Reid got to work reading all of Manchester’s cited sources cover to cover for context. He read dozens of diaries and another dozen memoirs.

“His notes did serve a purpose – they were a launch pad for me. They pointed me in the direction I was supposed to go,” Reid said. “But notes don’t just turn into an engaging narrative. And if you stick too close to them [what you are writing] will turn into a high school chronology and that’s not what you want. You want to know what wine was he drinking, was it snowing outside? You want the details.”

Though both Churchill and Manchester loved metaphors and florid language, Reid knew he couldn’t attempt to copy Manchester’s style. He had to find a way to complete the volume in his own way but compliment the first two books that had been written three decades ago.

This would have been a monumental task for just about anyone, but Reid said he wasn’t intimidated.

“I told William Manchester I wouldn’t let him down. I told the publisher and I told myself I wouldn’t let the readers down,” Reid said. “If I didn’t let him down and I didn’t let readers down, then I feel good.”

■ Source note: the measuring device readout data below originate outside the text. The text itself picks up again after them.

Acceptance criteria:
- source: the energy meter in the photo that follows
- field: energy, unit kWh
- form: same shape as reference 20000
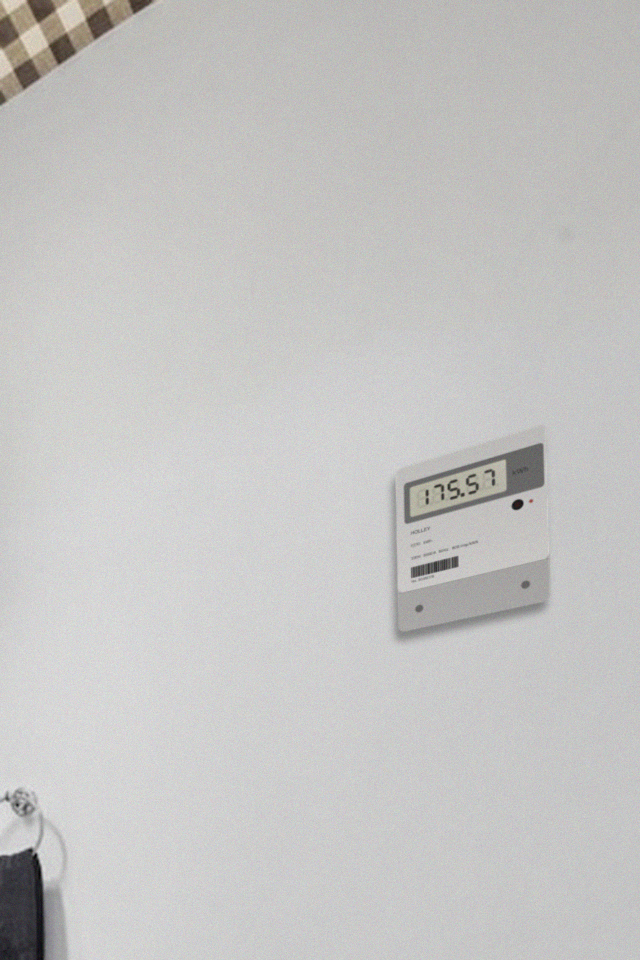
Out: 175.57
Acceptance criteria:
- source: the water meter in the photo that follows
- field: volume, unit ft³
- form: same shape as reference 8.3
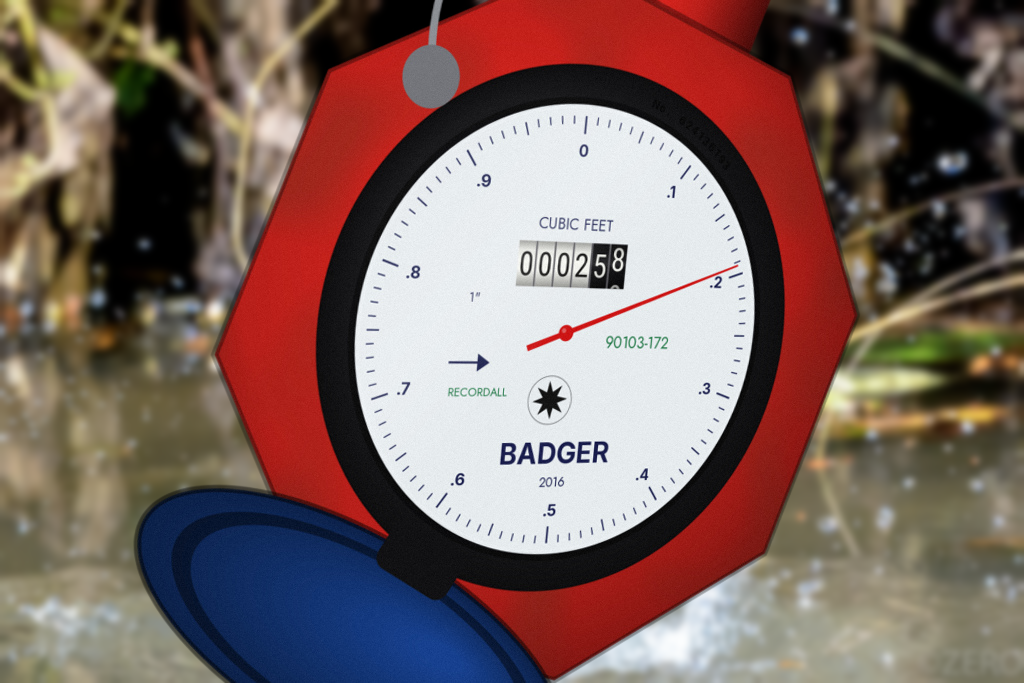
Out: 258.19
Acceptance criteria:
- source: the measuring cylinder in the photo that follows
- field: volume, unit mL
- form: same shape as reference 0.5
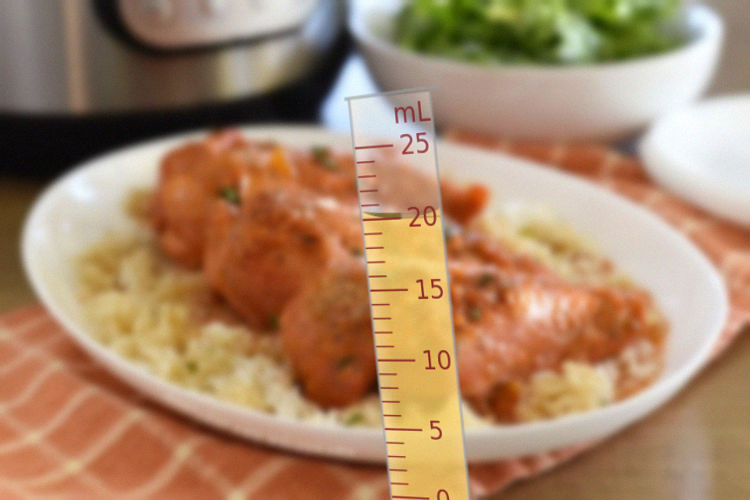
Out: 20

And so far it appears he has not.

“The Last Lion” has spent four weeks on the New York Times Bestseller List and currently sits at No. 11.

Paul Reid
Reid didn’t imagine himself a writer early on in life. He instead spent stints as a bluegrass musician, a bartender, a taxi driver, and in the end as the owner of a manufacturing company.
“I always enjoyed business and had a head for numbers,” Reid said.
That’s where he thought he would be going as a little boy – to work in business keeping inventory. He followed this path and ended up with the opportunity to sell his business in his 40s.
A shift was taking place in his life then away from manufacturing, he said.
So, having no college education, Reid went back to school.
In the 90s his life led him to writing a twice-monthly column about politics for the Boston Globe. Reid said he had never written a single word for publication until then.
Both from New England originally, Reid and his wife, Barbara, moved to south Florida for a newspaper job. About the time their kids were grown they felt South Florida had grown too crowded and were ready to move on.
The Reids drove all through the south looking for a new place to settle and call home.
One trip took them to the Orchard Inn. Reid said they came back again and again as they fell in love with the area – it’s natural beauty and the people they met.
“We were ready for a change in several regards and it certainly was a nice place to write a book,” Reid said.
And that is about all Reid did for quite some time.
“I didn’t get out much – if I had gotten out more and done as much rafting on the Green River as I’d like to do and poked around the towns, then people would be mad at me because the book wouldn’t be finished,” he said. “So I think we were rather quiet neighbors.”
Reid now considers himself a “Polk County local.”
“I come downtown to Tryon because that is the closest and I love the coffee shop down the street – Bill and the folks there. I’m very proud to be able to go to the Book Shelf to do a signing or to Lanier Library. This is my home,” Reid said.
Reid is set to sign copies of “The Last Lion” at The Book Shelf in Tryon Thursday, Dec. 13 at 5 p.m.